### [What the task requires]
Show each line of the data below that has the string "Шиномонтаж" in it.

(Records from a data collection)

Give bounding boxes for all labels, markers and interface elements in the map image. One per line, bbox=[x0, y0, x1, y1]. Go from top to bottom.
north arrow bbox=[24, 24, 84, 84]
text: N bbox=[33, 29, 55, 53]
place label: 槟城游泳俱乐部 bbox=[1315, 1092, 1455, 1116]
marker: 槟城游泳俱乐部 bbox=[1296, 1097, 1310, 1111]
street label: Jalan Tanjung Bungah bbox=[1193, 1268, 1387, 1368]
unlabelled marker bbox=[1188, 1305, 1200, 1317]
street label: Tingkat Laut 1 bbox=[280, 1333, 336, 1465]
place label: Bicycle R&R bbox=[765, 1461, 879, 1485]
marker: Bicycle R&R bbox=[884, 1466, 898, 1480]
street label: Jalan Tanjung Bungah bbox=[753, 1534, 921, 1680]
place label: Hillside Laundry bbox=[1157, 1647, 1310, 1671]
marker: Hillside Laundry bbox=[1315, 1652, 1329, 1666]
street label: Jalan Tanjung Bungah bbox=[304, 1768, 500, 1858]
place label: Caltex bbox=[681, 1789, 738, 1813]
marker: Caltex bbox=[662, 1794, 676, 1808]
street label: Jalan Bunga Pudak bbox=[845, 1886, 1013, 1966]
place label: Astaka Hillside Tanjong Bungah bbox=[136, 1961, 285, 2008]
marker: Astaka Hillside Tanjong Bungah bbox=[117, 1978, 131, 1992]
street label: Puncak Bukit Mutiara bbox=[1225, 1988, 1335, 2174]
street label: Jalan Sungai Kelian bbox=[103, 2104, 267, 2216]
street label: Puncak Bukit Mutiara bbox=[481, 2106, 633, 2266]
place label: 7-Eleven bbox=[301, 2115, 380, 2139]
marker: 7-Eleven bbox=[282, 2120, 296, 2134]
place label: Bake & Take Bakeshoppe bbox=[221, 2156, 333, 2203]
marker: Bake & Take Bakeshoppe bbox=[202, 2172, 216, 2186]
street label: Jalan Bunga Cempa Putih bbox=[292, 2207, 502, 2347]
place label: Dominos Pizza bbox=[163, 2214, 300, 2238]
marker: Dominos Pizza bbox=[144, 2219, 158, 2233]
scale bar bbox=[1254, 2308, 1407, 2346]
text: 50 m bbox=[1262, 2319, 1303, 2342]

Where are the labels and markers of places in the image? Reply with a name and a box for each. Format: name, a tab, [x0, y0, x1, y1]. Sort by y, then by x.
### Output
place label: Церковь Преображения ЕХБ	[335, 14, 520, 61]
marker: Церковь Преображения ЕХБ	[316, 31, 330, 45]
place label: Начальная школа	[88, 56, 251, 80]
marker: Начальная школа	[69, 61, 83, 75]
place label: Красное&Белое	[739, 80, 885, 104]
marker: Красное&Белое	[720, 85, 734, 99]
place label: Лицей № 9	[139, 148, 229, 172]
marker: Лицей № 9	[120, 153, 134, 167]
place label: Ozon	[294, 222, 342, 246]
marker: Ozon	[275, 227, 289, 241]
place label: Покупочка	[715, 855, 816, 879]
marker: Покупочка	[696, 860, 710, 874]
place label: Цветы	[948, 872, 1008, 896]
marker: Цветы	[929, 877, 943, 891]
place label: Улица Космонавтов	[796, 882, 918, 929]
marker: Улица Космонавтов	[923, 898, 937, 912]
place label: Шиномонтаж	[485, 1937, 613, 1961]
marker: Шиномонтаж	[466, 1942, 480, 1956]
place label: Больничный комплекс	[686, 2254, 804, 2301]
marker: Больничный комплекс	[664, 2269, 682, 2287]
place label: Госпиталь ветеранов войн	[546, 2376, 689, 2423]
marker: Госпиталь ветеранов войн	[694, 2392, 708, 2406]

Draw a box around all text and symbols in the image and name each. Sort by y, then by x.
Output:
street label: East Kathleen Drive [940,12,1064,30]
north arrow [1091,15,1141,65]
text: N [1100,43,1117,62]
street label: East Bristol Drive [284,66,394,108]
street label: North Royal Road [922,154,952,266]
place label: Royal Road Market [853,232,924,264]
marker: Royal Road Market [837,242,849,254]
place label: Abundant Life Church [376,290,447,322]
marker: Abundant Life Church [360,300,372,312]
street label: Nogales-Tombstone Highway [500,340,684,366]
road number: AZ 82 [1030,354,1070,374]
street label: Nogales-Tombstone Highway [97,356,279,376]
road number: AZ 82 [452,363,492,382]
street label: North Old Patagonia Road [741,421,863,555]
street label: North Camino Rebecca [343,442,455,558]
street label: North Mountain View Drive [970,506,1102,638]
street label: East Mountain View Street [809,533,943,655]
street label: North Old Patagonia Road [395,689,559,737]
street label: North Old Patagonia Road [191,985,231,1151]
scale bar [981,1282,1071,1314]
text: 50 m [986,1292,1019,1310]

### [Solution]
place label: Шиномонтаж	[485, 1937, 613, 1961]
marker: Шиномонтаж	[466, 1942, 480, 1956]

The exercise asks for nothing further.